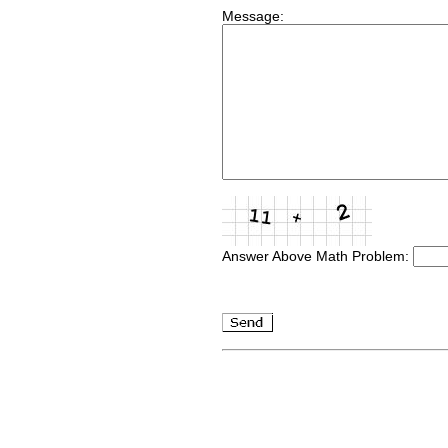
Message:
Answer Above Math Problem:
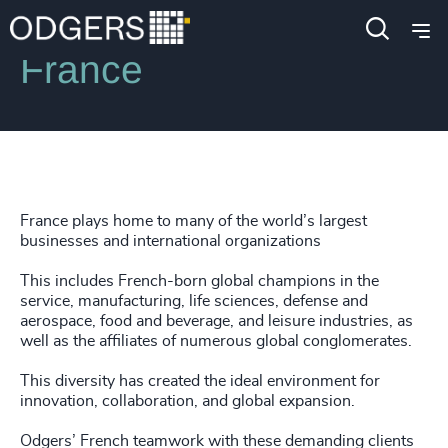
Locations
France
France plays home to many of the world’s largest
businesses and international organizations
This includes French-born global champions in the
service, manufacturing, life sciences, defense and
aerospace, food and beverage, and leisure industries, as
well as the affiliates of numerous global conglomerates.
This diversity has created the ideal environment for
innovation, collaboration, and global expansion.
Odgers’ French teamwork with these demanding clients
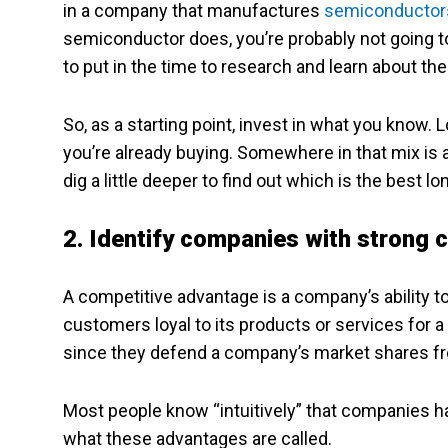
in a company that manufactures
semiconductor
semiconductor does, you’re probably not going t
to put in the time to research and learn about th
So, as a starting point, invest in what you know. 
you’re already buying. Somewhere in that mix is 
dig a little deeper to find out which is the best 
2. Identify companies with strong
A competitive advantage is a company’s ability to 
customers loyal to its products or services for 
since they defend a company’s market shares f
Most people know “intuitively” that companies 
what these advantages are called.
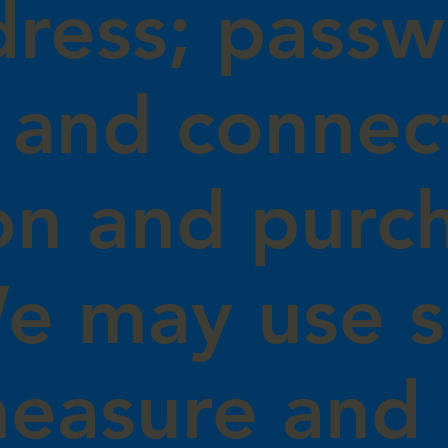
dress; passw
 and connec
on and purc
We may use 
measure and 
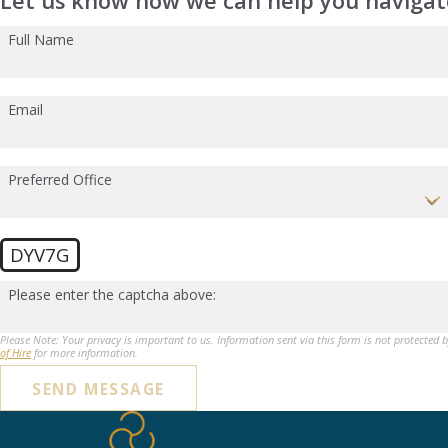
Let us know how we can help you navigate
Full Name
Email
Preferred Office
DYV7G
Please enter the captcha above:
Please Note: Your privacy is important to us. Information sent via this form is not protected 
of Hire
for more information.
SEND MESSAGE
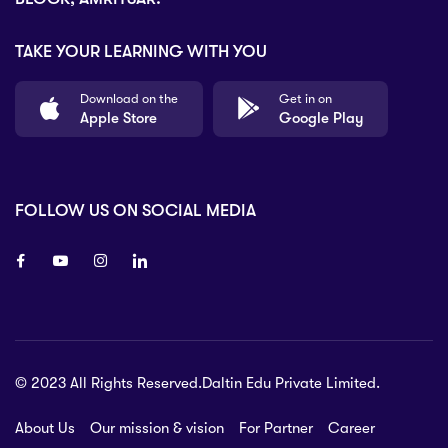
TAKE YOUR LEARNING WITH YOU
Download on the
Get in on
Apple Store
Google Play
FOLLOW US ON SOCIAL MEDIA
8 80 90
© 2023 All Rights Reserved.Daltin Edu Private Limited.
nsberry Street,
lbourne VIC 3051, Australia.
About Us
Our mission & vision
For Partner
Career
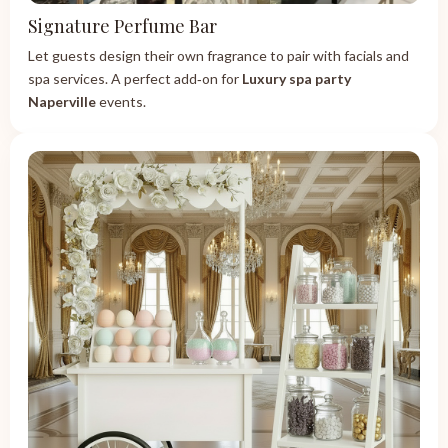
Signature Perfume Bar
Let guests design their own fragrance to pair with facials and
spa services. A perfect add‑on for
Luxury spa party
Naperville
events.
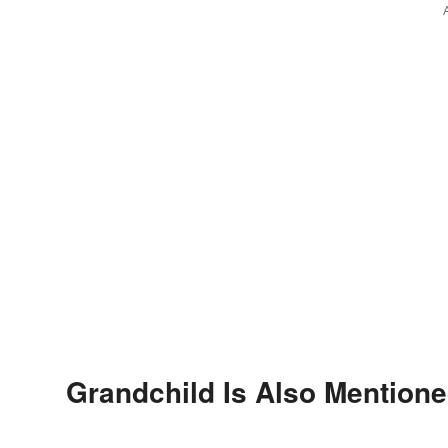
Grandchild Is Also Mentione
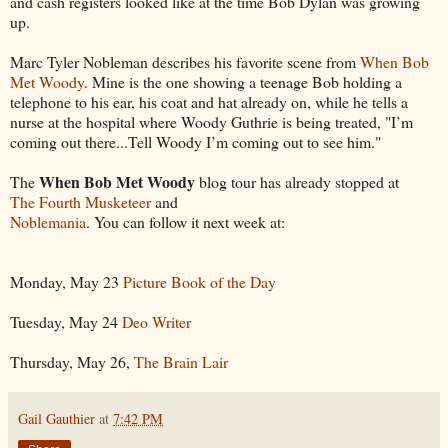
and cash registers looked like at the time Bob Dylan was growing
up.
Marc Tyler Nobleman describes his favorite scene from
When Bob
Met Woody
. Mine is the one showing a teenage Bob holding a
telephone to his ear, his coat and hat already on, while he tells a
nurse at the hospital where Woody Guthrie is being treated, "I’m
coming out there...Tell Woody I’m coming out to see him."
When Bob Met Woody
The
blog tour has already stopped at
The Fourth Musketeer
and
Noblemania
. You can follow it next week at:
Monday, May 23
Picture Book of the Day
Tuesday, May 24
Deo Writer
Thursday, May 26,
The Brain Lair
Gail Gauthier
at
7:42 PM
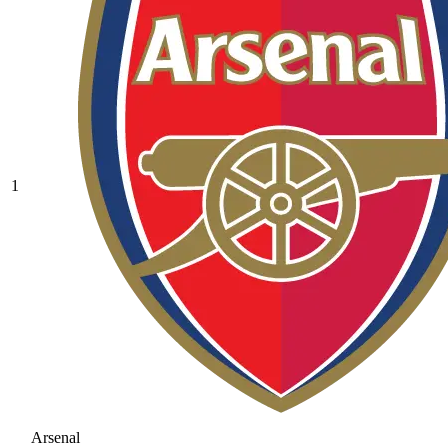
1
Arsenal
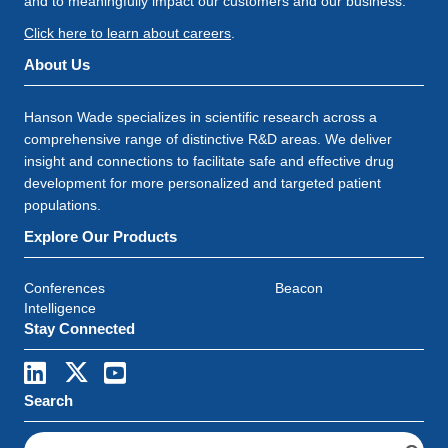
and to meaningfully impact our customers and our business.
Click here to learn about careers
.
About Us
Hanson Wade specializes in scientific research across a
comprehensive range of distinctive R&D areas. We deliver
insight and connections to facilitate safe and effective drug
development for more personalized and targeted patient
populations.
Explore Our Products
Conferences
Beacon
Intelligence
Stay Connected
Search
S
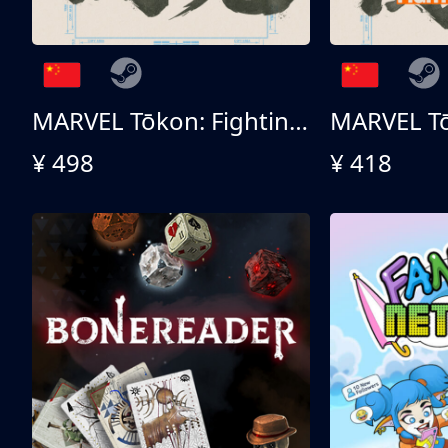
MARVEL Tōkon: Fighting Souls 终极版
¥ 498
¥ 418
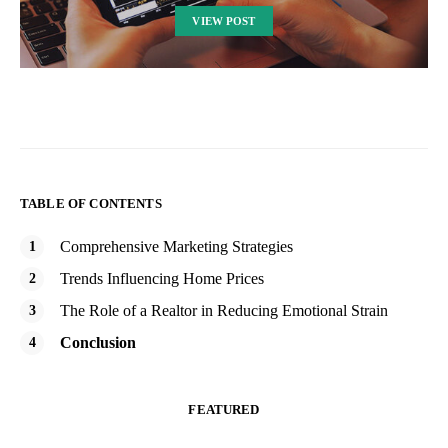
VIEW POST
TABLE OF CONTENTS
Comprehensive Marketing Strategies
Trends Influencing Home Prices
The Role of a Realtor in Reducing Emotional Strain
Conclusion
FEATURED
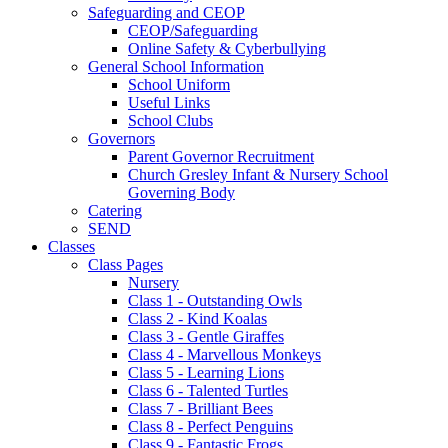
Safeguarding and CEOP
CEOP/Safeguarding
Online Safety & Cyberbullying
General School Information
School Uniform
Useful Links
School Clubs
Governors
Parent Governor Recruitment
Church Gresley Infant & Nursery School
Governing Body
Catering
SEND
Classes
Class Pages
Nursery
Class 1 - Outstanding Owls
Class 2 - Kind Koalas
Class 3 - Gentle Giraffes
Class 4 - Marvellous Monkeys
Class 5 - Learning Lions
Class 6 - Talented Turtles
Class 7 - Brilliant Bees
Class 8 - Perfect Penguins
Class 9 - Fantastic Frogs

########################################

__ACTIVITY__: For the word "Please", count the lines of the data that contain it and report only the total.

__REPLY__: 2